RagingModerate
Cadet
- Joined
- Jan 10, 2009
- Location
- USA
Nate Silver today published a thoughtful piece on contemporary separatist movements at http://www.fivethirtyeight.com/2009/04/recession-succession-and-secession.html
Here is an excerpt:
Here is an excerpt:
In the US, Hawaiian sovereignty activists are likely the most legitimate voices for an independent nation, with even the US government recognizing wrongdoing. In November 1993, then-President Clinton signed the famous "Apology Resolution," passed by both houses of Congress, which admitted that, "the indigenous Hawaiian people never directly relinquished their claims to their inherent sovereignty as a people or over their national lands to the United States." In short, US military forces supported an illegal overthrow of the constitutional monarchy in 1887, and a similarly extra-legal 1898 annexation.

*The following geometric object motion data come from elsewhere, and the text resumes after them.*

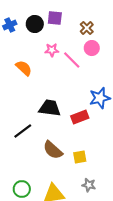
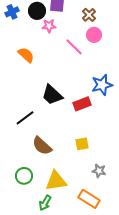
pink star: (52, 50) -> (49, 26), moved
black trapezoid: (50, 108) -> (52, 95), turned -145
brown semicircle: (53, 150) -> (42, 146), moved
gray star: (89, 185) -> (99, 171), moved

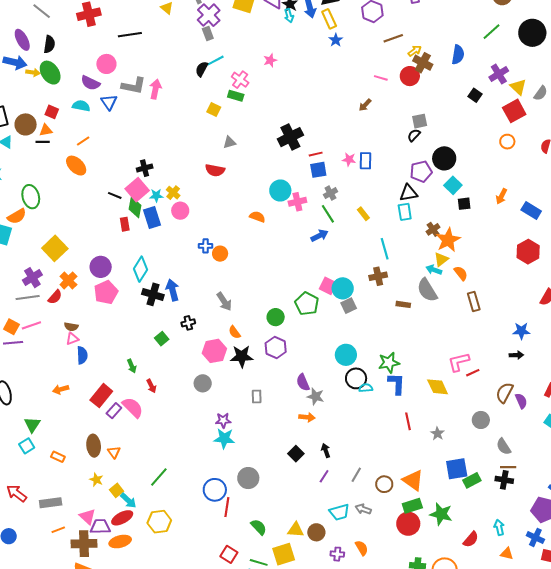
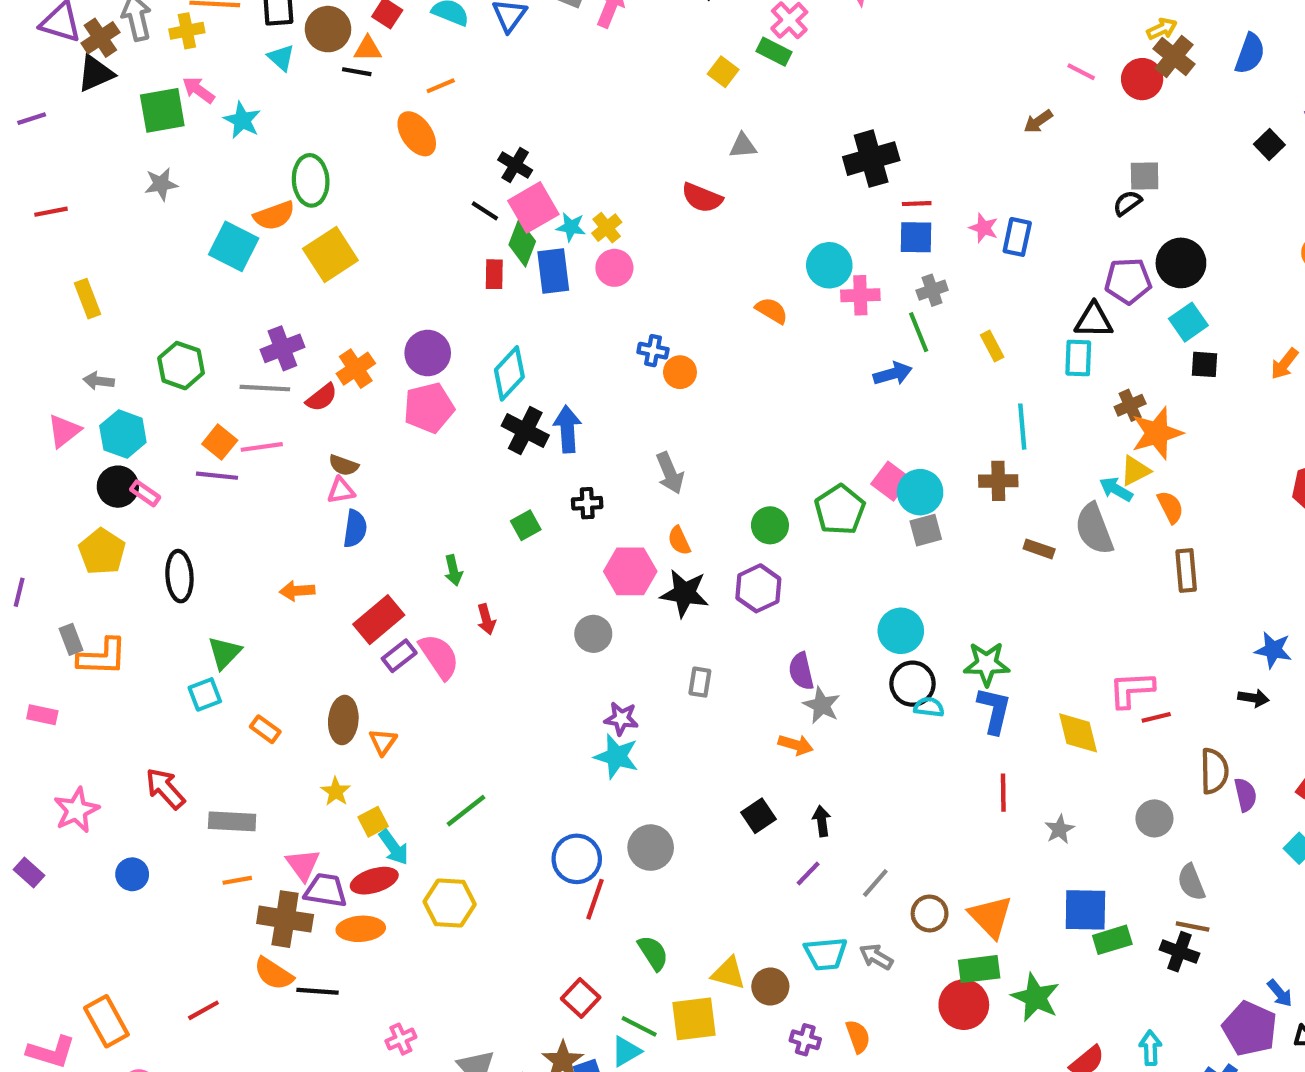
black cross: (145, 168) -> (515, 165), moved, turned 35
yellow square: (55, 248) -> (330, 254), moved
brown semicircle: (505, 393) -> (1214, 771), turned 140

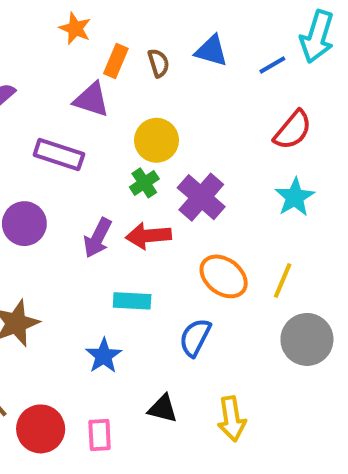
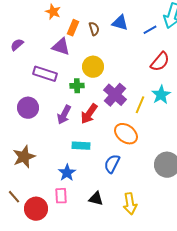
green cross: (144, 183) -> (77, 86), moved, turned 32
red arrow: (148, 236) -> (89, 114), turned -50
yellow line: (283, 281) -> (140, 105), moved
pink rectangle: (100, 435) -> (61, 196), moved

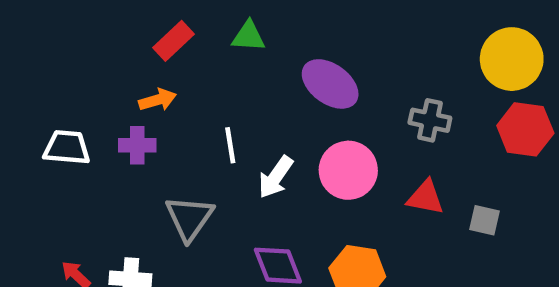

Other movements, such as the Alaskan Independence Party, Second Vermont Republic, and Texan efforts are not strictly linked to historical wrongs, but instead a new frustration with the US. Indeed, anytime communities become alienated from the national system, often along identity and economic lines, the talk of separation tends to become louder. Particularly in a time of economic upheaval and recession, historical cleavages in society become more likely to promote separatist feelings.
Across the globe today, sub-national groups continue to clamor for recognition, some more fervently than others. Ranging from the examples of Belgium, Spain, Somalia, Canada, Morocco, Russia, Iraq/Turkey, China, Israel/OPT and so on, to the less aggressive cases like Italy, France, and Puerto Rico, nearly every nation on the planet has some level of separatist tendency, which stretches the fabric of national unity.